Era evidente que Dante la tenía en el punto de mira con este cebo, pero ella decidió no morder el anzuelo.
No tenía ninguna enemistad con él e incluso podía cultivar una relación beneficiosa usando su destreza sexual, así que, ¿por qué tomar una decisión precipitada?
Hmph, cuando tuviera a Dante bajo ella y lo exprimiera hasta dejarlo seco, ¿no iría él obedientemente tras sus faldas?
Al pensar así, Xia Dongyin se sintió mucho mejor e incluso sonrió levemente.
También se felicitó por su decisión de arrastrar a los otros ancianos al vórtice y forzarlos a cometer errores.
Como espías, eran competidores y problemáticos.
Lo mejor era eliminarlos del grupo usando a Dante, ya que él no se metería en tantos problemas como ella por hacerlo, ¡y entonces ella aparecería para ganarse su favor y afecto, y convertirlo en su chico de juguete!

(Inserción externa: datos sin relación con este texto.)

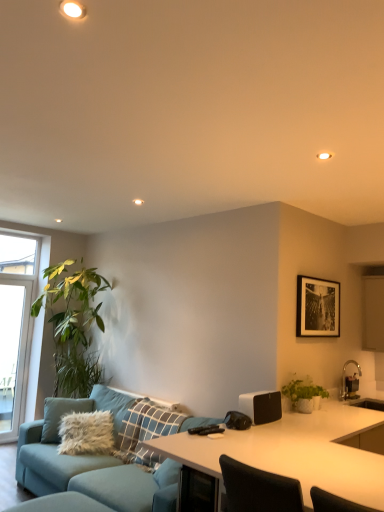
Describe the element at coordinates (10, 352) in the screenshot. I see `transparent glass window at left` at that location.

Identify the location of white matte speaker at right. This screenshot has width=384, height=512. (261, 406).

The width and height of the screenshot is (384, 512). What do you see at coordinates (61, 504) in the screenshot?
I see `light blue fabric swivel chair at lower left` at bounding box center [61, 504].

Xia Dongyin no pudo evitar reír con encanto, sintiendo que todo estaba a su alcance.
¿Así se sentía ser una ganadora?
Si era así, ¡entonces le gustaba mucho!
Mientras tanto, los otros ancianos habían recibido la noticia y no podían quedarse quietos.
Al igual que Xia Dongyin, habían optado por esperar con paciencia, sobre todo Da Bo, que había visto de primera mano el fenómeno del cultivo Interno de Dante.
Nadie más que él entre los ancianos sabía que Dante se encontraba, como mínimo, en la primera etapa.
Aunque lo atacaran ahora, lo más probable es que acabaran carbonizados, así que, en el momento en que Da Bo vio a Dante lograrlo, abandonó por completo la idea de hacer algo.
Además, había sido testigo del entrenamiento de Dante durante esos veintisiete días y conocía su progreso.
Había impedido que la noticia llegara a los otros ancianos, pero no le sorprendió demasiado que el muchacho estuviera a punto de abrirse paso.
Al oír esto, Da Bo se mantuvo lúcido y no pudo evitar maldecir a esa perra malvada de Xia Dongyin.
Si fuera un hombre de apuestas, estaría dispuesto a apostar a que ella planeaba usar esos enormes pechos para asfixiar a Dante hasta la muerte después de que ellos, como tontos, lo atacaran.
Da Bo se recluyó de inmediato, no sin antes ordenar a uno de sus diáconos que capturara y encerrara a la discípula sirviente de Xia Dongyin para que no pudiera informar de que él había recibido el mensaje.
Además, les hizo anunciar que había comenzado su reclusión antes de que la discípula en cuestión llegara para informarle.